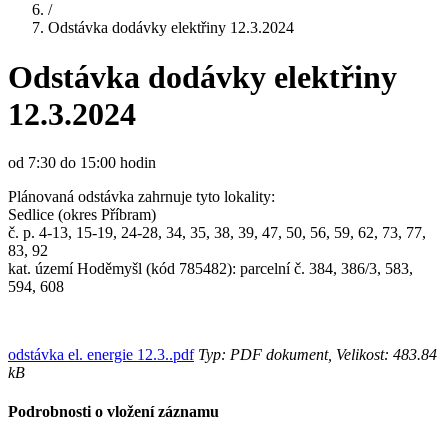
/
Odstávka dodávky elektřiny 12.3.2024
Odstávka dodávky elektřiny
12.3.2024
od 7:30 do 15:00 hodin
Plánovaná odstávka zahrnuje tyto lokality:
Sedlice (okres Příbram)
č. p. 4-13, 15-19, 24-28, 34, 35, 38, 39, 47, 50, 56, 59, 62, 73, 77,
83, 92
kat. území Hoděmyšl (kód 785482): parcelní č. 384, 386/3, 583,
594, 608
odstávka el. energie 12.3..pdf
Typ: PDF dokument, Velikost: 483.84
kB
Podrobnosti o vložení záznamu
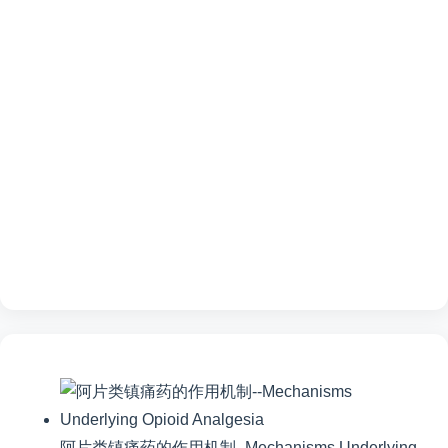
阿片类镇痛药的作用机制–Mechanisms Underlying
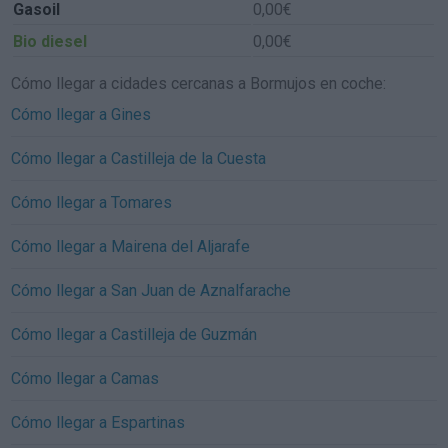
Gasoil
0,00€
Bio diesel
0,00€
Cómo llegar a cidades cercanas a Bormujos en coche:
Cómo llegar a Gines
Cómo llegar a Castilleja de la Cuesta
Cómo llegar a Tomares
Cómo llegar a Mairena del Aljarafe
Cómo llegar a San Juan de Aznalfarache
Cómo llegar a Castilleja de Guzmán
Cómo llegar a Camas
Cómo llegar a Espartinas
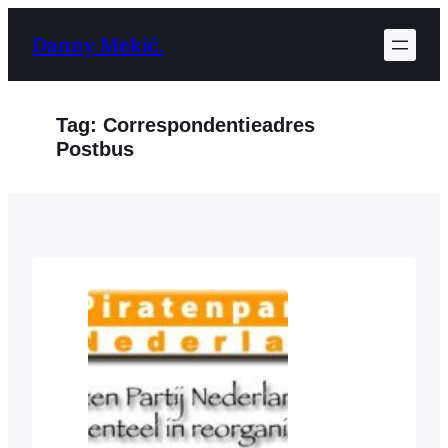
Ga
Danny Mekić.
naar
de
inhoud
Tag:
Correspondentieadres
Postbus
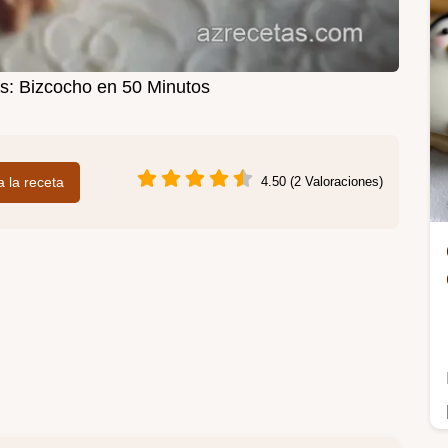
s: Bizcocho en 50 Minutos
 a la receta
4.50 (2 Valoraciones)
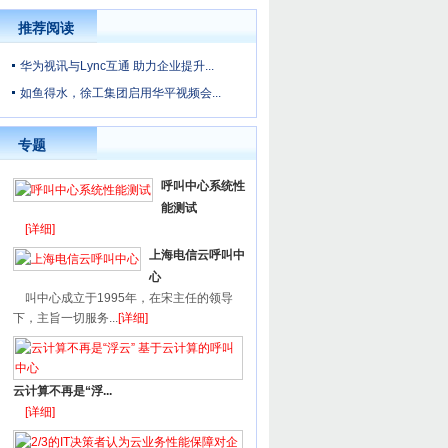
推荐阅读
华为视讯与Lync互通 助力企业提升...
如鱼得水，徐工集团启用华平视频会...
专题
呼叫中心系统性
能测试
[详细]
上海电信云呼叫中
心
叫中心成立于1995年，在宋主任的领导
下，主旨一切服务...
[详细]
云计算不再是“浮...
[详细]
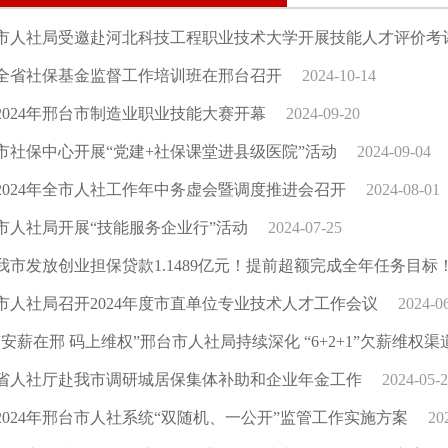
市人社局受邀赴河北科技工程职业技术大学开展技能人才评价考
全省社保基金监督工作培训班在邢台召开
2024-10-14
2024年邢台市制造业职业技能大赛开幕
2024-09-20
市社保中心开展“党建+社保课堂进县级医院”活动
2024-09-04
2024年全市人社工作年中务虚会暨调度推进会召开
2024-08-01
市人社局开展“技能服务企业行”活动
2024-07-25
我市发放创业担保贷款1.1489亿元！提前超额完成全年任务目标
市人社局召开2024年度市直单位专业技术人才工作会议
2024-0
“安薪在邢 码上维权”邢台市人社局持续深化 “6+2+1”欠薪维权
省人社厅赴我市调研城居保集体补助和企业年金工作
2024-05-
2024年邢台市人社系统“双随机、一公开”监管工作实施方案
20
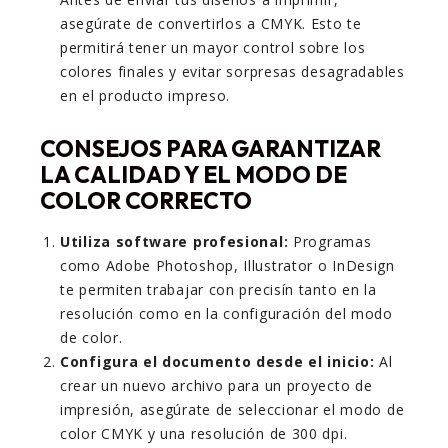
asegúrate de convertirlos a CMYK. Esto te
permitirá tener un mayor control sobre los
colores finales y evitar sorpresas desagradables
en el producto impreso.
CONSEJOS PARA GARANTIZAR
LA CALIDAD Y EL MODO DE
COLOR CORRECTO
Utiliza software profesional:
Programas
como Adobe Photoshop, Illustrator o InDesign
te permiten trabajar con precisín tanto en la
resolución como en la configuración del modo
de color.
Configura el documento desde el inicio:
Al
crear un nuevo archivo para un proyecto de
impresión, asegúrate de seleccionar el modo de
color CMYK y una resolución de 300 dpi.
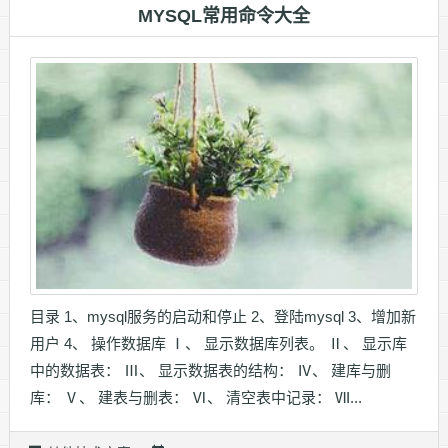
MYSQL常用命令大全
目录 1、mysql服务的启动和停止 2、登陆mysql 3、增加新
用户 4、 操作数据库 Ⅰ、 显示数据库列表。 Ⅱ、 显示库
中的数据表： Ⅲ、 显示数据表的结构： Ⅳ、 建库与删
库： Ⅴ、 建表与删表： Ⅵ、 清空表中记录： Ⅶ...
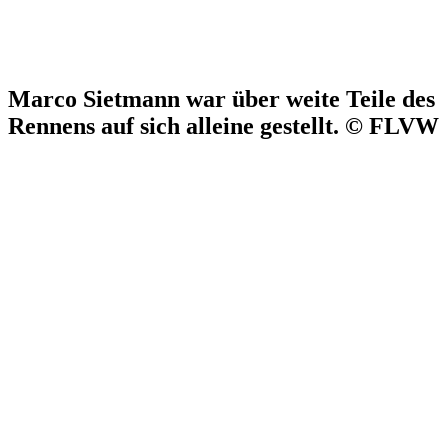
Marco Sietmann war über weite Teile des
Rennens auf sich alleine gestellt. © FLVW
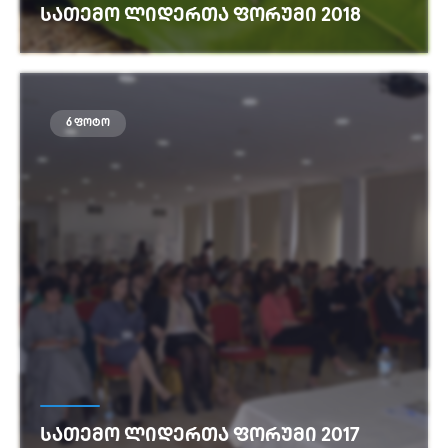
ᲡᲐᲗᲔᲛᲝ ᲚᲘᲓᲔᲠᲗᲐ ᲤᲝᲠᲣᲛᲘ 2018
იხილეთ მეტი
6 ფოტო
ᲡᲐᲗᲔᲛᲝ ᲚᲘᲓᲔᲠᲗᲐ ᲤᲝᲠᲣᲛᲘ 2017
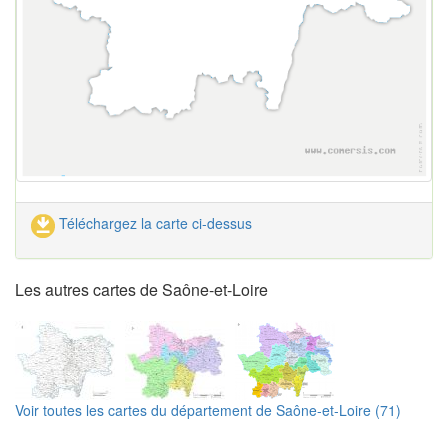
Téléchargez la carte ci-dessus
Les autres cartes de Saône-et-Loire
Voir toutes les cartes du département de Saône-et-Loire (71)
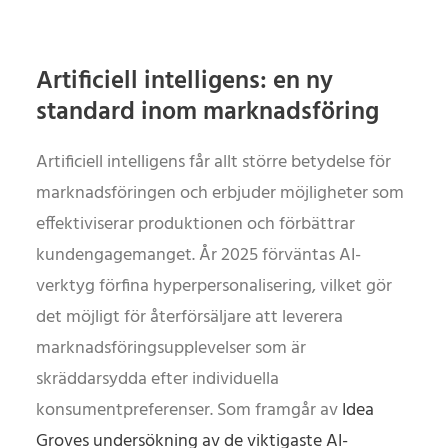
Artificiell intelligens: en ny
standard inom marknadsföring
Artificiell intelligens får allt större betydelse för
marknadsföringen och erbjuder möjligheter som
effektiviserar produktionen och förbättrar
kundengagemanget. År 2025 förväntas AI-
verktyg förfina hyperpersonalisering, vilket gör
det möjligt för återförsäljare att leverera
marknadsföringsupplevelser som är
skräddarsydda efter individuella
konsumentpreferenser. Som framgår av
Idea
Groves undersökning av de viktigaste AI-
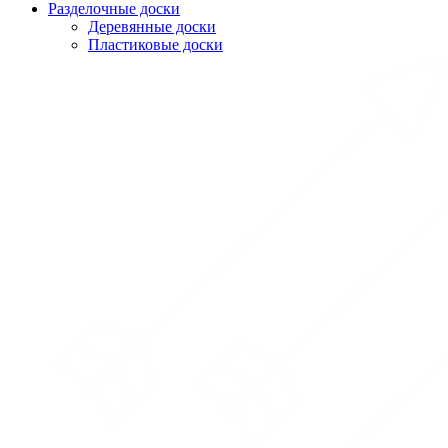
Разделочные доски
Деревянные доски
Пластиковые доски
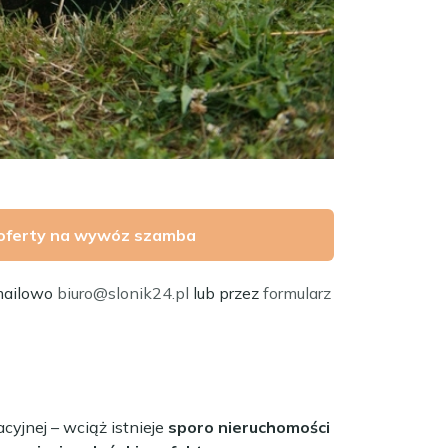
oferty na wywóz szamba
mailowo
biuro@slonik24.pl
lub przez
formularz
cyjnej – wciąż istnieje
sporo nieruchomości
━━━━━━━━━━━━━━━━━━━━
Directions for this task = Going by the data above, give back only the lines from the one containing "Cómo llegar a Tomares" through the one containing "permitirá tener un mayor control sobre los", exactly as they stand, both ends included and no images.

The answer =
Cómo llegar a Tomares
Cómo llegar a Mairena del Aljarafe
Cómo llegar a San Juan de Aznalfarache
Cómo llegar a Castilleja de Guzmán
Cómo llegar a Camas
Cómo llegar a Espartinas
Ga
Danny Mekić.
naar
de
inhoud
Tag:
Correspondentieadres
Postbus
s: Bizcocho en 50 Minutos
 a la receta
4.50 (2 Valoraciones)
推荐阅读
华为视讯与Lync互通 助力企业提升...
如鱼得水，徐工集团启用华平视频会...
专题
呼叫中心系统性
能测试
[详细]
上海电信云呼叫中
心
叫中心成立于1995年，在宋主任的领导
下，主旨一切服务...
[详细]
云计算不再是“浮...
[详细]
市人社局受邀赴河北科技工程职业技术大学开展技能人才评价考
全省社保基金监督工作培训班在邢台召开
2024-10-14
2024年邢台市制造业职业技能大赛开幕
2024-09-20
市社保中心开展“党建+社保课堂进县级医院”活动
2024-09-04
2024年全市人社工作年中务虚会暨调度推进会召开
2024-08-01
市人社局开展“技能服务企业行”活动
2024-07-25
我市发放创业担保贷款1.1489亿元！提前超额完成全年任务目标
市人社局召开2024年度市直单位专业技术人才工作会议
2024-0
“安薪在邢 码上维权”邢台市人社局持续深化 “6+2+1”欠薪维权
省人社厅赴我市调研城居保集体补助和企业年金工作
2024-05-
2024年邢台市人社系统“双随机、一公开”监管工作实施方案
20
asegúrate de convertirlos a CMYK. Esto te
permitirá tener un mayor control sobre los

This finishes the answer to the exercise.